屋島高台の家

ビルディングタイプ
戸建住宅

DATA

CREDIT

  • 設計
    長田慶太建築要素
  • 施工
    植原建設
  • 構造設計
    オオタニ建築設計事務所
  • 撮影
    福家大介(福家スタジオ)

敷地は瀬戸内海に半島状にせり出した屋島の先の方。
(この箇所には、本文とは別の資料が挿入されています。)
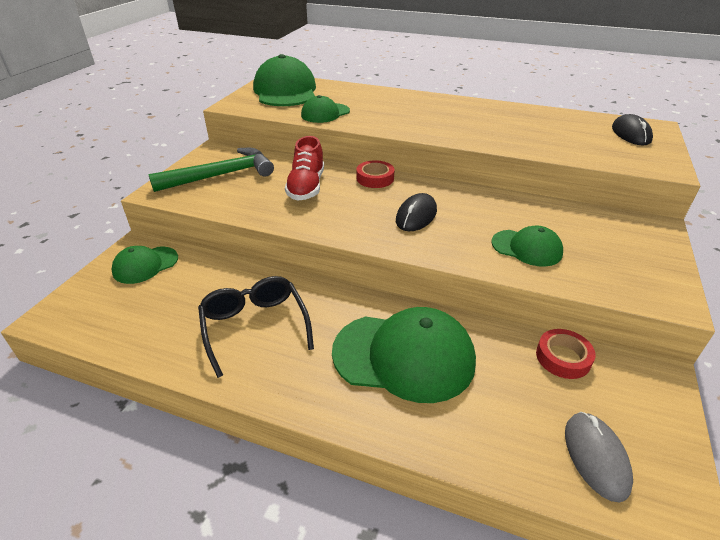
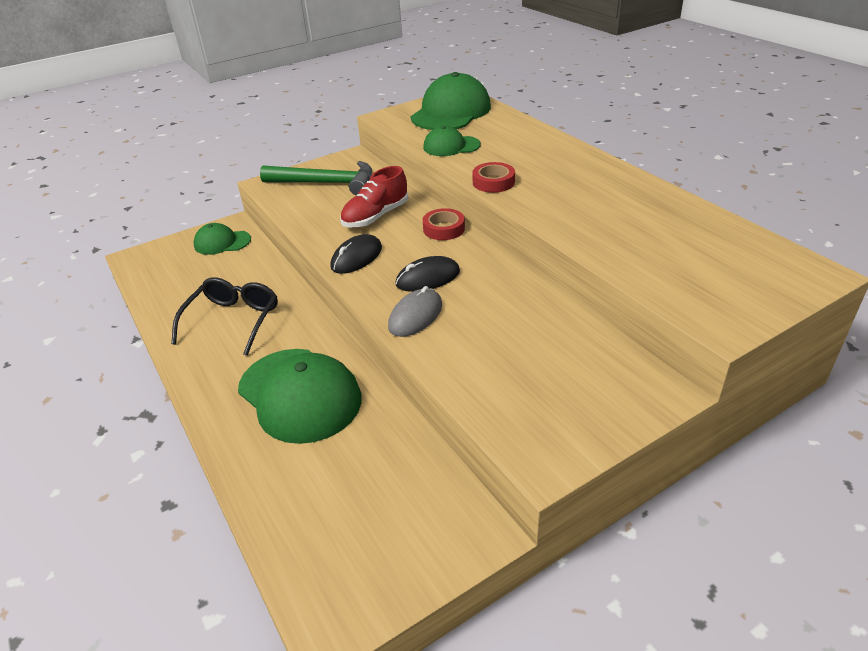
camera: 40 degrees right, 0 degrees up
green cap [491,226,563,267] -> none
red tape [536,329,595,379] -> red tape moved to [472,162,515,193]
grey mouse [565,412,633,503] -> grey mouse moved to [388,286,442,337]
black mouse [612,114,653,146] -> black mouse moved to [330,234,382,274]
「高台」と記してはいるが、実際は、幹線道路より一層程あがった程度の住宅地の連続の中にある…一部だけ擁壁で保護されただけの傾斜斜面地である。 この敷地を周辺環境の中の一部と捉えると、その近隣とも連続し、そのまま山へと繋がっていくこの地形…その斜面形状を、今までと今後との境目の中で、さらなる造成などで力学的に無理に変質させないこと…。また、敷地の持つここにしかない景色や風情、そしてここだからこそのプライバシー性をも丁寧に扱い、無作為に開放するのではなく、視野や方位を選択し場所性をシンプルに浮かび上がらせるだけでいいと考えた。本来のそのままでいいということ。 一層二層の階高では、近隣住宅の屋根が景色を遮る部分が生まれるため…LDK・子供部屋・主寝室、風呂等のそれぞれのボリューム調整をし、それらを組み合わせながら…7.25m×7.25mの正方形を抽出。それらを3層に積み上げ…斜面地にそっと置いた。 LDKは、壁や窓…カーテンという内と外を区分する境界線上ではなく、その外…4方ぐるりとテラスをまわし、その腰壁の高さを現場で微調整し、景色やプライバシーを選択…内は外におおらかに開放した。この場所そのものの個性を簡素に選び取れたことで、この環境の中で…この景色と共に「暮らす」ということが、より明確で鮮明になったようにおもう。